I have this line integral:
$\oint 3ydx+x^2dy$
and the path is a line from $(0, 0)$ to $(1, 0)$ (so this is $y=0$), another line from $(1, 0)$ to $(1, 1)$ (so this is $x=1$) and a curve $y=x^2$ from $(1, 1)$ to $(0, 0)$.

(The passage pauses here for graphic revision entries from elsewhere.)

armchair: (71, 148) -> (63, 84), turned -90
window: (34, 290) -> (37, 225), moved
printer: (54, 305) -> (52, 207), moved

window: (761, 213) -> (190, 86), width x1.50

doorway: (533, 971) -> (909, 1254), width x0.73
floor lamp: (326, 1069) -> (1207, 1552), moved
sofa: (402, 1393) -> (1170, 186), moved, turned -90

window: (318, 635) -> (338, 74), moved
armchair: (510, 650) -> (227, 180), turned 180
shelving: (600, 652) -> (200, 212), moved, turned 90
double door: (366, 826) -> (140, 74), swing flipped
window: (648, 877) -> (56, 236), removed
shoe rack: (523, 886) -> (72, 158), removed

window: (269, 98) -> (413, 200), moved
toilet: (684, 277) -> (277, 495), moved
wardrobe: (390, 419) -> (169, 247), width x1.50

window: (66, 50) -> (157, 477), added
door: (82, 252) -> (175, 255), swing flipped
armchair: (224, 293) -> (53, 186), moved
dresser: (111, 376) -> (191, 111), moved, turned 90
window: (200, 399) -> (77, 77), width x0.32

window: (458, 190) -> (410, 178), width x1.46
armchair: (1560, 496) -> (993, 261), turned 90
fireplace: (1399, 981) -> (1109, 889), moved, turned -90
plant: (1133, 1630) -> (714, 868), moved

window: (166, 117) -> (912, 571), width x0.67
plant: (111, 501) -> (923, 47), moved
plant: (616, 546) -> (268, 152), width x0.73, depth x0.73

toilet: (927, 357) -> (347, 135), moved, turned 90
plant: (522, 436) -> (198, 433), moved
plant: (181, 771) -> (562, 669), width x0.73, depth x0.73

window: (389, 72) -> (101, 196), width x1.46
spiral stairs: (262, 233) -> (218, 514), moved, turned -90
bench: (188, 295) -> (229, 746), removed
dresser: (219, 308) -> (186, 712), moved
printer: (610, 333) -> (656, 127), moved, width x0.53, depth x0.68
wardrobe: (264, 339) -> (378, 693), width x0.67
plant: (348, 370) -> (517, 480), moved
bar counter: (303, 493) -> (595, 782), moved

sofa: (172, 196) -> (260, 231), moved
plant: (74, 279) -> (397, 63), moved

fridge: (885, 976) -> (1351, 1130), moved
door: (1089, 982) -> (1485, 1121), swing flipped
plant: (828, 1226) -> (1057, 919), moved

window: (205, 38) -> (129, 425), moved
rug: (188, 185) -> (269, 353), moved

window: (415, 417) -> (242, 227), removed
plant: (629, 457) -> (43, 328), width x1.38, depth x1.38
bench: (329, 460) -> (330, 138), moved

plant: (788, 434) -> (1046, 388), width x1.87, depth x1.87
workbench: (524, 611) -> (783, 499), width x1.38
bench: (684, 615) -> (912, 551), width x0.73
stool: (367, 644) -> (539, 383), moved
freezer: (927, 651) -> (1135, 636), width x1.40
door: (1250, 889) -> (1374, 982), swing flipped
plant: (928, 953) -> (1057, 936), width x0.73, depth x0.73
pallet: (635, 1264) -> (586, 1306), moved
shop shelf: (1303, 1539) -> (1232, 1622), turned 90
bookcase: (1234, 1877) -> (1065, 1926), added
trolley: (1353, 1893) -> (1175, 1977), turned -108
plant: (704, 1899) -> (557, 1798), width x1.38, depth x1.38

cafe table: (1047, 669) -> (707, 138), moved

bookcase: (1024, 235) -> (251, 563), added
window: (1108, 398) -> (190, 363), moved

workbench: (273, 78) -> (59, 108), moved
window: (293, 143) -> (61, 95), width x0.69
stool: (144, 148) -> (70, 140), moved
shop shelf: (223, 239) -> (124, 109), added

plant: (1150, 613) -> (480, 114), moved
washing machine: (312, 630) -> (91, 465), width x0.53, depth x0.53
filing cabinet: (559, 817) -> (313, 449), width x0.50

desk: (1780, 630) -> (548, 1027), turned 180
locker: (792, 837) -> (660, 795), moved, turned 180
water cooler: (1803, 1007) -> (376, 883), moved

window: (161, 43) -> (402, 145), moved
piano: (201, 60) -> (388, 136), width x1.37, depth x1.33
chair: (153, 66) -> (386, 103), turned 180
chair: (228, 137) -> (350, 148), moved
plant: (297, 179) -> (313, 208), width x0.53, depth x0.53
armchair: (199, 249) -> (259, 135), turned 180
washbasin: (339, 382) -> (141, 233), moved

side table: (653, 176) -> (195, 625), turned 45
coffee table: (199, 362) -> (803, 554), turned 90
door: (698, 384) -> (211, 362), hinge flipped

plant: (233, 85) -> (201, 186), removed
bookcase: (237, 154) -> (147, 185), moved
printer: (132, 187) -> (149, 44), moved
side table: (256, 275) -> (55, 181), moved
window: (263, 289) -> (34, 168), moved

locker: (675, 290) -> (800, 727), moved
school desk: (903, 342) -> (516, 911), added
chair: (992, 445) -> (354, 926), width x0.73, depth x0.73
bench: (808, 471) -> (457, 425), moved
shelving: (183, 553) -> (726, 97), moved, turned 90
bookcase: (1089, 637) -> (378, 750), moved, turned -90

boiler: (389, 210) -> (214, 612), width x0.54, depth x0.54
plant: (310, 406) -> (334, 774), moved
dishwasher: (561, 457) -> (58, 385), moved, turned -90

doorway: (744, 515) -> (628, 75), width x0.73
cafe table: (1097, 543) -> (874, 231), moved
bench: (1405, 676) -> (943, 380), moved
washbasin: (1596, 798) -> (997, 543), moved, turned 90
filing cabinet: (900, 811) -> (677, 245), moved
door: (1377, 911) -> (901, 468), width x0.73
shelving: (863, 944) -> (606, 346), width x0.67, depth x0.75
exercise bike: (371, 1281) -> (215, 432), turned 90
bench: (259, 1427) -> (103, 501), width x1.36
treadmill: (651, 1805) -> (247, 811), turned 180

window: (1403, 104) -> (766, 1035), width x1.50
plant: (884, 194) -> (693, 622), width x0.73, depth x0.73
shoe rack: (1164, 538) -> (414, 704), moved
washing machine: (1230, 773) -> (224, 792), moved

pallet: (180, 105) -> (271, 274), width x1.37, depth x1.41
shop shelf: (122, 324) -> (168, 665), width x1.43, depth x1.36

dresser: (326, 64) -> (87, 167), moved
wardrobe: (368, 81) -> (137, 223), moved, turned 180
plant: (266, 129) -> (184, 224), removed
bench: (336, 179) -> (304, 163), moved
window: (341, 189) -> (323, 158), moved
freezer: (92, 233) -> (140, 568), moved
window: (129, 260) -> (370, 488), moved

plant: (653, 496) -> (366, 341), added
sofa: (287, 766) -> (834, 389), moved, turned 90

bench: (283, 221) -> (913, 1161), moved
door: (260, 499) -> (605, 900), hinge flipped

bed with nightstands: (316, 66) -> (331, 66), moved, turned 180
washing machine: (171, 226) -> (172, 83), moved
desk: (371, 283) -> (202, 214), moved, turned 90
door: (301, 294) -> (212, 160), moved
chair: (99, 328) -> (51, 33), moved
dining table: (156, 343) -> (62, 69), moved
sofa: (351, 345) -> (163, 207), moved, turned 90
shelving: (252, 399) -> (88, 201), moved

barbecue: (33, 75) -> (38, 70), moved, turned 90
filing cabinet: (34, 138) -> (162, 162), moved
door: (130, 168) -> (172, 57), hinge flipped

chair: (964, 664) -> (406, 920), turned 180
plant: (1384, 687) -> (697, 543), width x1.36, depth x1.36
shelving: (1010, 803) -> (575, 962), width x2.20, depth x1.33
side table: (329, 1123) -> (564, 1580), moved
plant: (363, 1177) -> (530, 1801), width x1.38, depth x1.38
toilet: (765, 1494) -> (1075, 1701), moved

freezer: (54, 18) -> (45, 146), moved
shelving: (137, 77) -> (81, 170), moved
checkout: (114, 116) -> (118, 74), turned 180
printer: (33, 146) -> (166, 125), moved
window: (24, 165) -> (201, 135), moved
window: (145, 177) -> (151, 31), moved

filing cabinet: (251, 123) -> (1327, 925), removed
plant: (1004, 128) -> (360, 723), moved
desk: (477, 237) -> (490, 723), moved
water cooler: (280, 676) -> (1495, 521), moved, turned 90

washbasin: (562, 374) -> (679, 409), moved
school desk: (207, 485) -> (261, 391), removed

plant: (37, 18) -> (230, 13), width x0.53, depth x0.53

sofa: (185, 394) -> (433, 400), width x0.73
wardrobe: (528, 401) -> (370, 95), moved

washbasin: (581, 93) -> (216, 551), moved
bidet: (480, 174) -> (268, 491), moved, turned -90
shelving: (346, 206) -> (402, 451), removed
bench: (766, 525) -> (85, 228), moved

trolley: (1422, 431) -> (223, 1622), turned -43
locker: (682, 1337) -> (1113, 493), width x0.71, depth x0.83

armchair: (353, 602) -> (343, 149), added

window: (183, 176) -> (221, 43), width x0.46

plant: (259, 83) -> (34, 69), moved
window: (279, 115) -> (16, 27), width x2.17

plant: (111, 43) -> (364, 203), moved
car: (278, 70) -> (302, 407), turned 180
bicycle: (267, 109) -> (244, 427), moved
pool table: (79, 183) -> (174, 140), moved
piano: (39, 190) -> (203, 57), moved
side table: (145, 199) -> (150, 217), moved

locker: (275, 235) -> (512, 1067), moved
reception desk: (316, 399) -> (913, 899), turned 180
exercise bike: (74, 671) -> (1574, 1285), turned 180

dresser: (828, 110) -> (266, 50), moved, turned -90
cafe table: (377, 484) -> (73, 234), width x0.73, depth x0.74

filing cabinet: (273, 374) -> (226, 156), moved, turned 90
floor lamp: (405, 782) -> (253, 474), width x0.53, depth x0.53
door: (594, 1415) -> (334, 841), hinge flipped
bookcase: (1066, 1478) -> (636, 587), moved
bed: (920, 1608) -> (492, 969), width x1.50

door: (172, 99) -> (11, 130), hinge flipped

Evaluating this integral using the line integral (and anticlockwise = positive):
1) $y=0$ gives $0$
2) $x=1$ gives $0$ as well
Edit: this gives actually $1$
3) $y=x^2$
$dy=2xdx$ and substituing everything in gives $\oint 3x^2dx+x^2*2xdx=\oint 3x^2+2x^3dx$. The limits are from $1$ to $0$, so $\int_1^0 3x^2+2x^3dx=-1.5$
Adding everything gives $-1.5$
Edit: This becomes actually $-0.5$
Now using Green's theorem: Finding the partial derivatives and substituing these into the Green's formula gives: $\int_0^1\int_0^{x^2}(2x-3)dydx=-0.5$
What am I doing wrong because obviously $-0.5 \neq -1.5$? Edit: $-0.5 = -0.5$
Thanks!